Man can't hear in a crowded restaurant.

Selective hearing is a term that commonly gets tossed about as a pejorative, an insult. When your mother used to accuse you of having “selective hearing,” she was suggesting that you paid attention to the part about chocolate cake for dessert and (perhaps purposely) ignored the part about doing your chores.

But in reality it takes an amazing act of cooperation between your brain and your ears to have selective hearing.

The Difficulty Of Trying to Hear in a Crowd

Perhaps you’ve experienced this situation before: you’ve been through a long day at work, but your buddies all insist on meeting up for dinner. They decide on the loudest restaurant (because it’s popular and the food is delicious). And you strain and struggle to understand the conversation for the entire evening.

But it’s difficult, and it’s taxing. And it’s a sign of hearing loss.

Perhaps, you rationalize, the restaurant was just too noisy. But… everyone else seemed to be having a fine go of it. You seemed like the only one having difficulty. So you start to wonder: what is it about the packed room, the cacophony of voices all struggling to be heard, that throws hearing-impaired ears for a loop? It seems like hearing well in a crowded place is the first thing to go, but what’s the reason? Scientists have begun to uncover the answer, and it all begins with selective hearing.

Selective Hearing – How Does it Work?

The scientific term for what we’re loosely calling selective hearing is “hierarchical encoding,” and it doesn’t happen inside of your ears at all. This process almost entirely takes place in your brain. At least, that’s as reported by a new study done by a team at Columbia University.

Ears work like a funnel as scientists have known for some time: they forward all of the unprocessed data that they collect to your brain. In the auditory cortex the real work is then done.
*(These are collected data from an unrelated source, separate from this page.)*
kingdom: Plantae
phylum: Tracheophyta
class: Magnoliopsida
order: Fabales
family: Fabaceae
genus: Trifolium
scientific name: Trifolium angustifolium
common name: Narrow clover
That’s the part of your gray matter that handles all those impulses, translating sensations of moving air into identifiable sounds.

Just what these processes look like was still unknown in spite of the existing knowledge of the role played by the auditory cortex in the process of hearing. Thanks to some unique research methods including participants with epilepsy, scientists at Columbia were able to find out more about how the auditory cortex functions in relation to picking out voices in a crowd.

The Hierarchy of Hearing

And the insight they found out are as follows: the majority of the work done by the auditory cortex to pick out specific voices is performed by two different regions. They’re what allows you to separate and amplify particular voices in loud settings.
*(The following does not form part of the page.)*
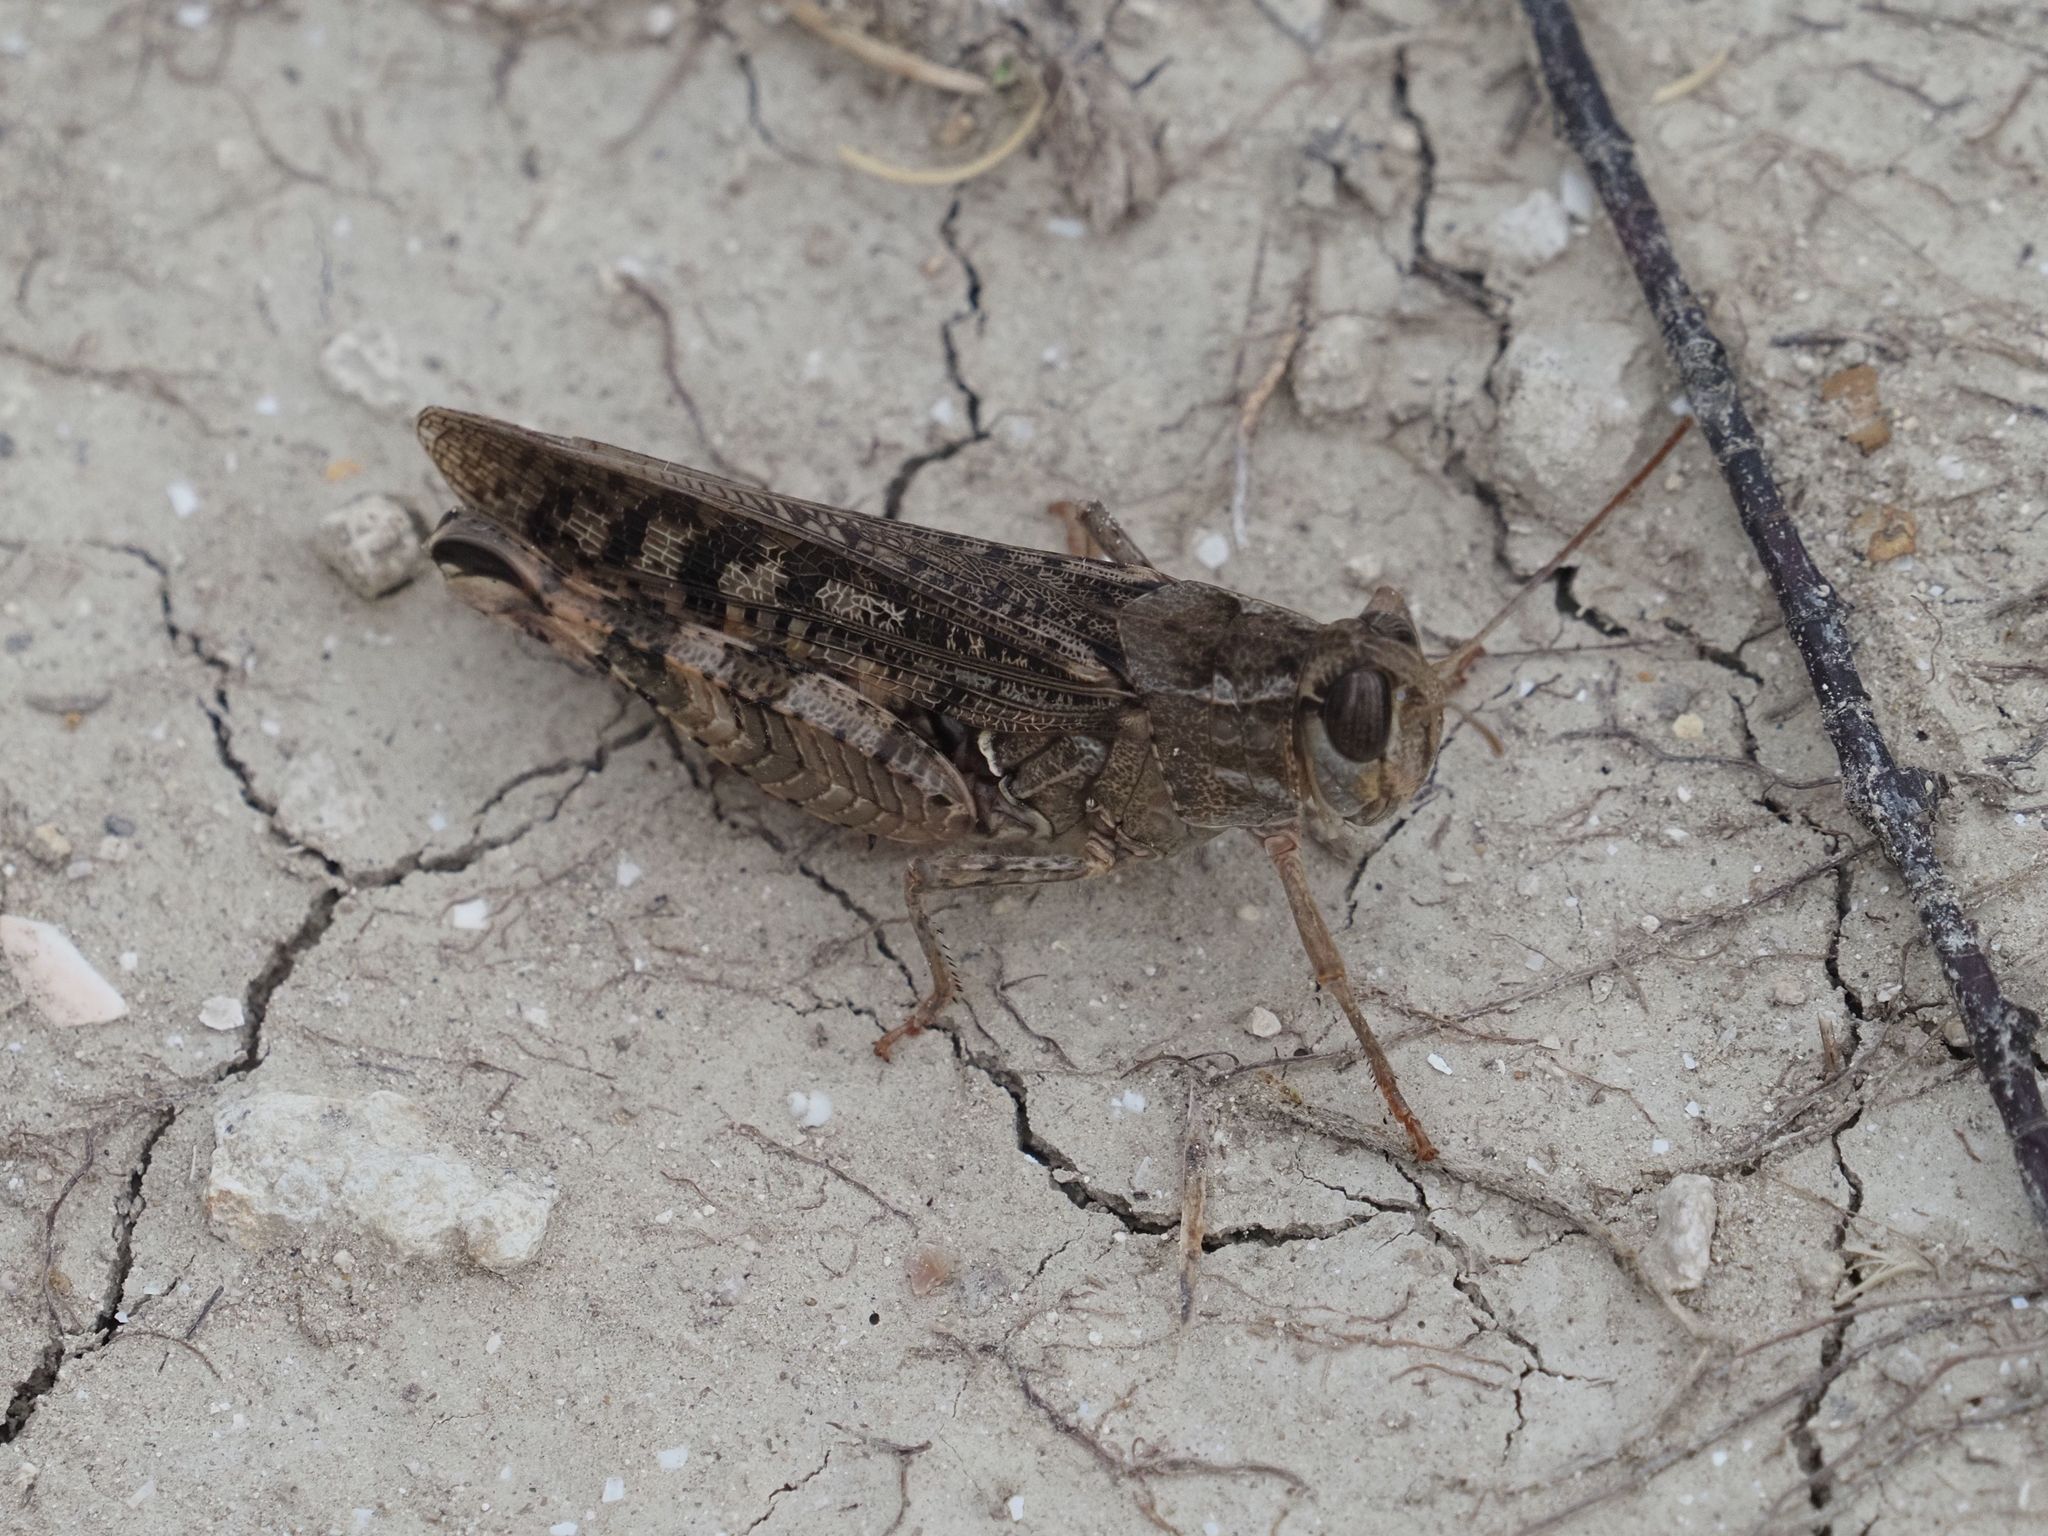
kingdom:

  • Heschl’s gyrus (HG): This is the part of the auditory cortex that takes care of the first stage of the sorting routine. Heschl’s gyrus or HG processes each unique voice and separates them into discrete identities.
  • Superior temporal gyrus (STG): At some point your brain needs to make some value based choices and this is done in the STG once it receives the voices which were previously differentiated by the HG. The superior temporal gyrus figures out which voices you want to focus on and which can be securely moved to the background.
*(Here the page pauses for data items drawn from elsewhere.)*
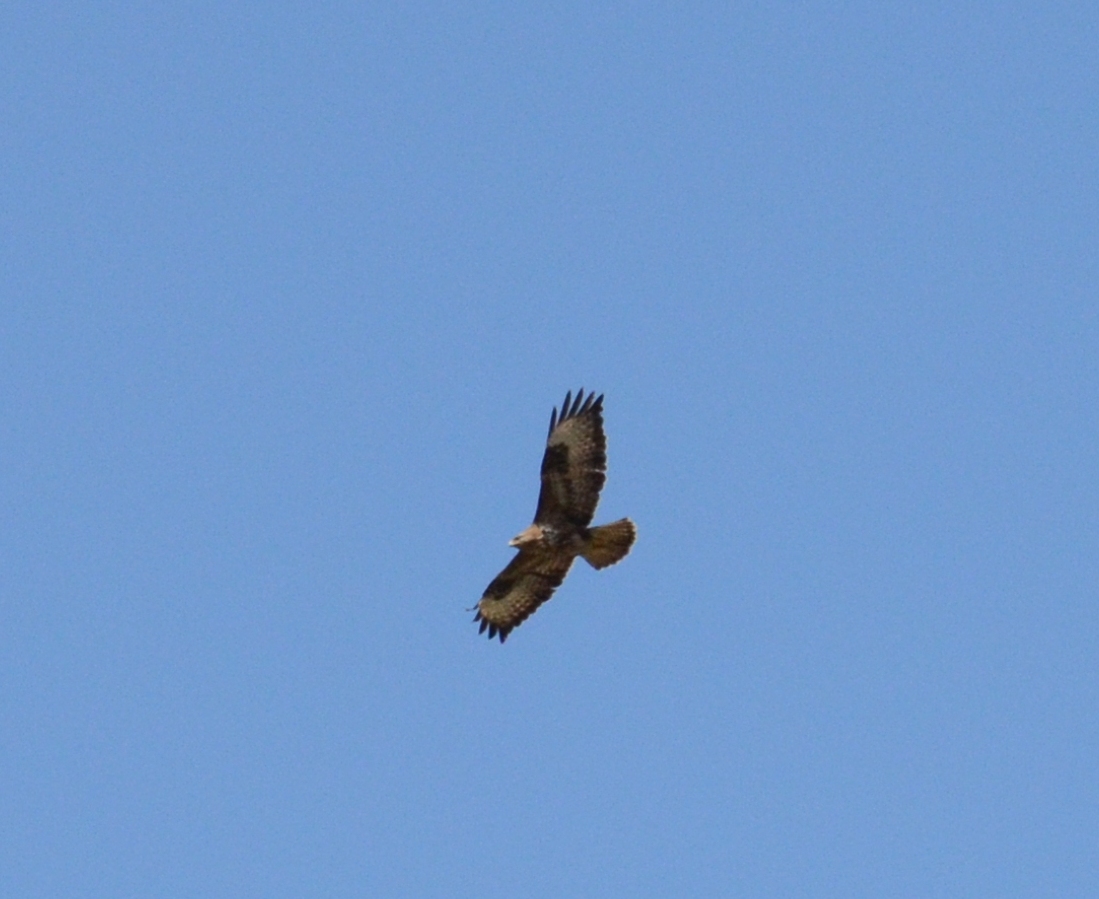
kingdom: Animalia
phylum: Chordata
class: Aves
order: Accipitriformes
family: Accipitridae
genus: Buteo
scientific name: Buteo buteo
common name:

When you have hearing impairment, your ears are missing certain wavelengths so it’s more difficult for your brain to recognize voices (depending on your hearing loss it might be high or low frequencies). Your brain can’t assign individual identities to each voice because it doesn’t have enough data. It all blends together as a result (meaning discussions will harder to understand).

A New Algorithm From New Science

It’s common for hearing aids to have features that make it easier to hear in a crowded situation. But hearing aid manufacturers can now incorporate more of those natural functions into their algorithms because they have a better idea of what the process looks like. For example, you will have a better capacity to hear and understand what your coworkers are talking about with hearing aids that assist the Heshl’s gyrus and do a little more to distinguish voices.

The more we discover about how the brain works, particularly in combination with the ears, the better new technology will be capable of mimicking what happens in nature. And better hearing outcomes will be the result. Then you can focus a little more on enjoying yourself and a little less on straining to hear.